Od maja do lipca 2018 r. para ta podjęła szereg działań wymierzonych m.in. w sklepy mięsne w Lille i okolicy. Zaatakowano m.in. sklep rzeźniczy Esquermoise, dwa bary Mac Donald’sa, sklep rybny „Au Petit Mousse”, bar „Trois Coaches”, sklep „Canard Street”, restaurację „Buffalo Grill”, a nawet dwa magazyny z serami – „Madame” i „Les Bons Pâturages”.

REKLAMA

Niszczono wystawy, wypisywano tagi, obrzucano te miejsca kamieniami, rozlewano farbę imitującą krew zwierząt. Teraz, niemal rok po zatrzymaniu, dwójka „terrorystów”, samozwańczych przeciwników różnic gatunkowych, staje przed sądem.

22-letnia Lauriane M. jest oskarżona o 11 aktów wandalizmu. 31-letni Eric S. ma zarzuty niszczenia mienia, malowanie tagów i rzucanie kamieniami w sklepy. Śledczy zebrali dowody m.in. w postaci śladów ich DNA. Oskarżeni nie przyznają się do winy.

Ich rozprawa miała się odbyć 14 grudnia, ale po pojawieniu się w sądzie innych eko-terrorystów, początek rozprawy przeniesiono na 2 maja. Dwójce oskarżonych grozi do 5 lat więzienia i do 75 tys. euro grzywny.

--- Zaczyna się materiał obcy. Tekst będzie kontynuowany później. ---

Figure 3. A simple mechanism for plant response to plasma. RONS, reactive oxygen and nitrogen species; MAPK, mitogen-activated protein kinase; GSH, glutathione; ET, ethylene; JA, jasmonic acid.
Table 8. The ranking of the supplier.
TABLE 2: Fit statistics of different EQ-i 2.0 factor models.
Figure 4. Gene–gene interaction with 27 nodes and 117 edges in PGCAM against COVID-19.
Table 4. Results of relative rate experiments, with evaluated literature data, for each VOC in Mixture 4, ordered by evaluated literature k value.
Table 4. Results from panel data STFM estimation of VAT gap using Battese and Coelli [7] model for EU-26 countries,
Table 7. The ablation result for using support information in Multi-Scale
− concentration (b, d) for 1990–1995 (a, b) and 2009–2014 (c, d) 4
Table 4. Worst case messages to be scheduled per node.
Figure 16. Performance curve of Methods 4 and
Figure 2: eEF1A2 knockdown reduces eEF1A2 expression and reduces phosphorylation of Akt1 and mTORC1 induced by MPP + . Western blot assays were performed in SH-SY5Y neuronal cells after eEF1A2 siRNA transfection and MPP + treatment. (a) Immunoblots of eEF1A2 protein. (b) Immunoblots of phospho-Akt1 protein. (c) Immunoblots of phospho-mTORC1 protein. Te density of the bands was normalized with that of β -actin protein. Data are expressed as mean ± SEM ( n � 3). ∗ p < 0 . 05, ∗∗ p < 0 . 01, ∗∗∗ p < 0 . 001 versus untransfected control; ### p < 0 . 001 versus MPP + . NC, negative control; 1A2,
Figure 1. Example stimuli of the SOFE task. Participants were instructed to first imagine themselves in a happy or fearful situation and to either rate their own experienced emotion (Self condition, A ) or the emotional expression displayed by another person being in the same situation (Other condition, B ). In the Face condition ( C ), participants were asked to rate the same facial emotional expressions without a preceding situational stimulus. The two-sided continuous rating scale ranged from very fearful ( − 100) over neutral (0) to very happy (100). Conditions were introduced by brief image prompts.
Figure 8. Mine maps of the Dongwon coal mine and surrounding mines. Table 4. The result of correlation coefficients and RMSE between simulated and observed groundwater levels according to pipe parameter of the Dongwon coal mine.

Federacja francuskich rzeźników jest w tej sprawie oskarżycielem posiłkowym. Domaga się ona przykładnych wyroków, które mogłyby odstraszyć innych adeptów totalitarnego weganizmu. Jego wyznawcy uważają, że wszystkie gatunki są równe i obowiązuje ich moralny nakaz walki o „abolicję” dla bezbronnych zwierząt.

Sąd Karny w Lille niedawno skazał już czterech działaczy wegańskich m.in. w sprawie podpalenia jednego ze sklepów. Młody mężczyzna został skazany na 18 miesięcy więzienia, z tego 8 w zawieszeniu, młoda kobieta na 15 miesięcy (z czego w zawieszeniu 9).